バタンと扉が閉まったのを見て、ヒューイはようやく呼吸が出来たような感覚だった。
(家庭教師……僕に?)
今までだって、何度も学びたいと思ったことはある。どうせ受け入れてもらえないとあきらめていた。なのに、まさか父のほうから家庭教師をつけてくれるなんて――。
(どんな人だろう。怖い人じゃなかったらいいんだけど――)
心臓がどくんどくんと大きく音を鳴らしている。
今まで家族や使用人以外だと、老医者くらいしか会ったことのないヒューイだ。身内以外の人間とはどういうものなのか、興味は尽きない。
「ヒューイさま。あまりはしゃがないでくださいませ」
「わかってるよ、チェスター」
側に控えるチェスターがヒューイの態度をたしなめる。だからといって、心が弾むのは止めることが出来ない。
「どんな人だろう。優しい人がいいな」
まだ見ぬ家庭教師に思いをはせる。チェスターが「ヒューイさま」ともう一度たしなめるように声をかけてくる。
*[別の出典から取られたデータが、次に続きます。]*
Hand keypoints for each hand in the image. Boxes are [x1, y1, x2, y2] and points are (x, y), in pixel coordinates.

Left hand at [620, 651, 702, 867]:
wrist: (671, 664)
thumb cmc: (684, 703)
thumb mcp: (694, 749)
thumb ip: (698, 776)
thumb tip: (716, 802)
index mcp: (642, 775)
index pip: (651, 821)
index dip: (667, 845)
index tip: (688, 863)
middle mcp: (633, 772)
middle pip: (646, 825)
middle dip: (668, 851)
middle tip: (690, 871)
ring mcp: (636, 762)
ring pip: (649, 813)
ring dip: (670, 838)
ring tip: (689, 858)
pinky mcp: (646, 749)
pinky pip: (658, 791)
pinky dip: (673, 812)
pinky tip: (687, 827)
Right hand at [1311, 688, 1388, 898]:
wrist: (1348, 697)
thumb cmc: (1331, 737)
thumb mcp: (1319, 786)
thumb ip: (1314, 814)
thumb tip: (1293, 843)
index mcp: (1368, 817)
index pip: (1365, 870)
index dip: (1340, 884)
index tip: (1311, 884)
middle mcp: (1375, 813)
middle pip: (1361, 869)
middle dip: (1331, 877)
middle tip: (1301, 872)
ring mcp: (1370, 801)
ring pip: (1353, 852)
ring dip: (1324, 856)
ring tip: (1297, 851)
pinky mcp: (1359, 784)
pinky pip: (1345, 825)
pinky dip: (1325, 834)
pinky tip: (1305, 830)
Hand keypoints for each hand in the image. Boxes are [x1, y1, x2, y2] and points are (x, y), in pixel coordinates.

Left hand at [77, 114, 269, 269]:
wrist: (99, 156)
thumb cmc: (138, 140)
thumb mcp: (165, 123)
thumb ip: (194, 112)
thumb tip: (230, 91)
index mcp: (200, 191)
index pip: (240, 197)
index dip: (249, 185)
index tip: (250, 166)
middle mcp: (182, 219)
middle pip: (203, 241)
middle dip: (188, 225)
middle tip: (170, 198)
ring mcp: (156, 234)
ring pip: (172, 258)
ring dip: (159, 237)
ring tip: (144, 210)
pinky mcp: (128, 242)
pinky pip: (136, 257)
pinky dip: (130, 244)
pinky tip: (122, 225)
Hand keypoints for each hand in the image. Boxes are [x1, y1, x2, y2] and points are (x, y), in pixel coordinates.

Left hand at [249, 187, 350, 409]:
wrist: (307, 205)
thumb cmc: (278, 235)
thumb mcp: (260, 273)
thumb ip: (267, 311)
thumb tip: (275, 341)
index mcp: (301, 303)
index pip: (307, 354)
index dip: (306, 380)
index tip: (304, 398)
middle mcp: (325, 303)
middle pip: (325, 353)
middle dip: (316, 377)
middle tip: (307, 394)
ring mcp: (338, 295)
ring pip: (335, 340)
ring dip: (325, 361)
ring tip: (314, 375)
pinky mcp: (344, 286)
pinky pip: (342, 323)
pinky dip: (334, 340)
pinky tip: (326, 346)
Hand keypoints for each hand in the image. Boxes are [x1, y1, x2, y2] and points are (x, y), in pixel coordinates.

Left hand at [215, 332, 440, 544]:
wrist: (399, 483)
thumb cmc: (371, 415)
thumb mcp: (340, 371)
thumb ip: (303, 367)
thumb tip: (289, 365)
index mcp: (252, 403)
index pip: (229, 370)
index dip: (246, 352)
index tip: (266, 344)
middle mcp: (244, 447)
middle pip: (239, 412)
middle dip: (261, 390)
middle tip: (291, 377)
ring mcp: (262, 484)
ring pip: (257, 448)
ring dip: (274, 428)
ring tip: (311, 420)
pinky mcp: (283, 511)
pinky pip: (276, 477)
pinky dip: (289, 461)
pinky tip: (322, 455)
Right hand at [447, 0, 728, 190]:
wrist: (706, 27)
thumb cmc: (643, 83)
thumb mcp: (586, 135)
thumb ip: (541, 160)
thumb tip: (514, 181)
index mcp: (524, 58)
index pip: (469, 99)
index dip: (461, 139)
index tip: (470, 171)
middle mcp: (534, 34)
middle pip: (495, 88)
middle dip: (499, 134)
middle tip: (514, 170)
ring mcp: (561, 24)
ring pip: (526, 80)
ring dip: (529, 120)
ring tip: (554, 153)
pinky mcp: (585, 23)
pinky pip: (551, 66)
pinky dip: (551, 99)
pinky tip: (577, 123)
「本当にわかってるよ。大丈夫、体調を崩したりしないよ」
「……どうでしょうね」
呆れたような態度のチェスターを見て、むっとしてしまう。
(今に見てろよ。僕だって、健康に生きることが出来るんだから――!)
などと思ったまではよかった。ヒューイはこの後三日間、寝込む羽目になったのだから。はしゃぎすぎた罰が当たったのだとヒューイは理解した。